**PROBLEM DESCRIPTION:** Copy out every line of the listing below word for word, leaving the pictures out of your answer.

┄┄┄┄┄┄┄┄┄┄

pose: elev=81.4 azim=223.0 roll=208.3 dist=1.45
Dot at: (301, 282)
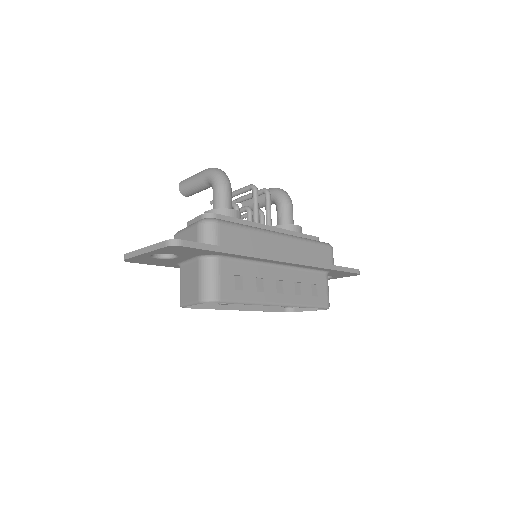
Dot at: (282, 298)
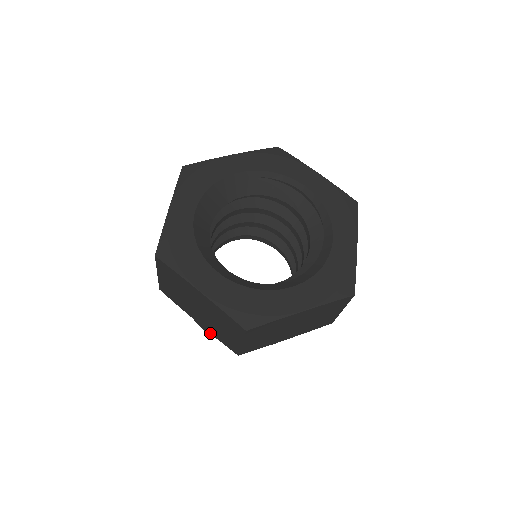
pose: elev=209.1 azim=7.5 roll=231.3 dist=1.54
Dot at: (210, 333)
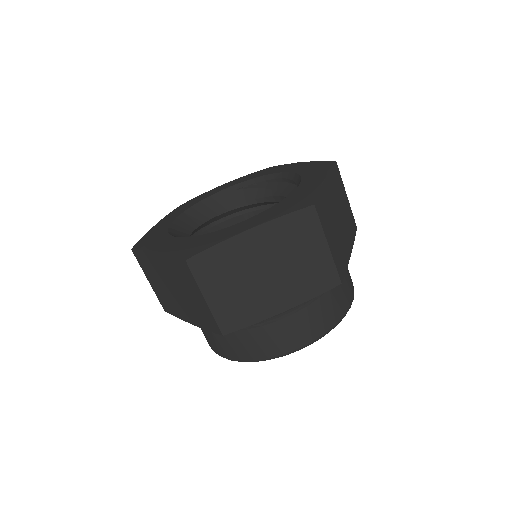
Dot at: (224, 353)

┄┄┄┄┄┄┄┄┄┄

**SOLUTION BELOW:**
pose: elev=81.4 azim=223.0 roll=208.3 dist=1.45
Dot at: (301, 282)
Dot at: (282, 298)
pose: elev=209.1 azim=7.5 roll=231.3 dist=1.54
Dot at: (210, 333)
Dot at: (224, 353)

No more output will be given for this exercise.